Nor did a prior child molestation charge prevent actor Brian Peck from working on the Disney program The Suite Life of Zack & Cody just two years later.

Then there is the extraordinary case of director Victor Salva, who videotaped himself performing a disgusting act on a 12-year-old child. Once his preposterously reduced prison sentence was up, he went right back to work in Hollywood, helming, among other features, 1995’s Disney-produced Powder and the MGM-produced Jeepers Creepers films.

Those who have attempted to address Hollywood’s pronounced pedophilia problem have been met with deafened ears. In 2014 Amy Berg – a documentarian who produced the Oscar-nominated Catholic abuse film Deliver Us From Evil – began work on a Hollywood child abuse documentary. The film focused on the Digital Entertainment Network founder Marc Collins-Rector – accused of molesting countless young boys alongside his associates Chad Shackley and Brock Pierce – who was charged with no less than eight counts of child enticement in 2002. However, when Michael Egan – one of the subjects in Berg’s documentary who alleged abuse – pled guilty to an unrelated fraud charge, the film An Open Secret was drastically recut, and when the movie was finally released in 2015 – unsurprisingly, to virtually no fanfare – Berg herself inexplicably refused to promote it.

This detestable, willful refusal to address sexual abuse of children makes Hollywood the exemplar of hypocrisy. Sure, they will make a big fuss when they can use rape and molestation to push some sort of abstract political agenda, but when it comes to maltreatment and exploitation that doesn’t gel with their narrowed worldview and skewed ideologies, to hell with you.

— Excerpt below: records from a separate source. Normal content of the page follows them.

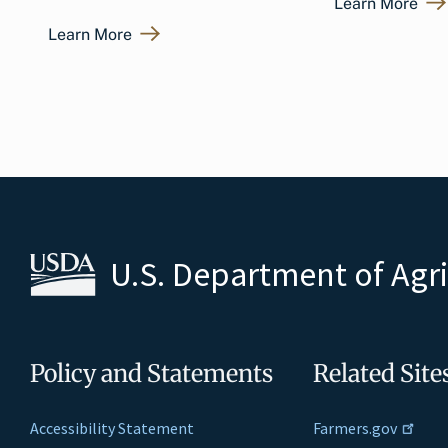
Learn More
Learn More
U.S. Department of Agr
Policy and Statements
Related Site
Accessibility Statement
Farmers.gov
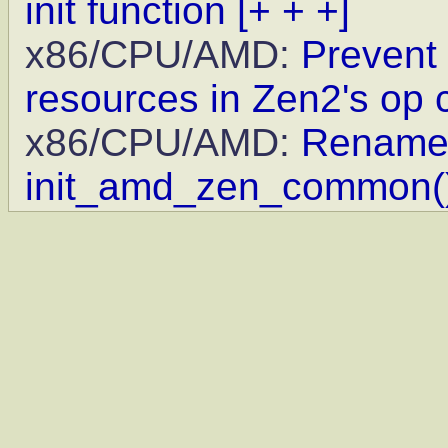
init function
[+ + +]
x86/CPU/AMD:
Prevent 
resources in Zen2's op
x86/CPU/AMD:
Rename 
init_amd_zen_common(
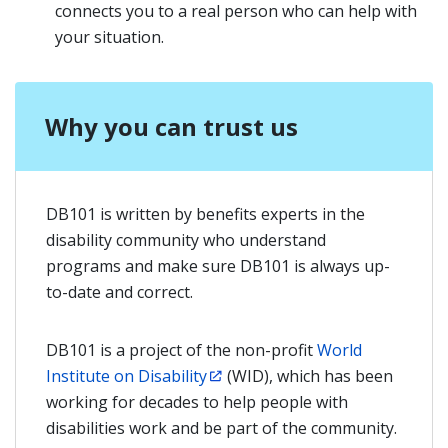
connects you to a real person who can help with
your situation.
Why you can trust us
DB101 is written by benefits experts in the
disability community who understand
programs and make sure DB101 is always up-
to-date and correct.
DB101 is a project of the non-profit
World
Institute on Disability
(WID), which has been
working for decades to help people with
disabilities work and be part of the community.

Of course Hollywood will jump at the chance to demonize and vilify Catholics and fraternities, but as soon as the child molesters and serial rapists are revealed to be imams and rabbis and hotshots in the Hills, all of a sudden the spotlight mysteriously fades.

Looks like some unforgivable sins are a little less unforgivable in Hollywood, just as long as you are their kind of sexual predator. Ever the egotistical and ignorant sorts, perhaps somebody should send the film industry a memo: if they’re looking for a lamentable, depraved “rape culture” to eradicate, perhaps they ought to start with the one they’ve cultivated in their own backyard.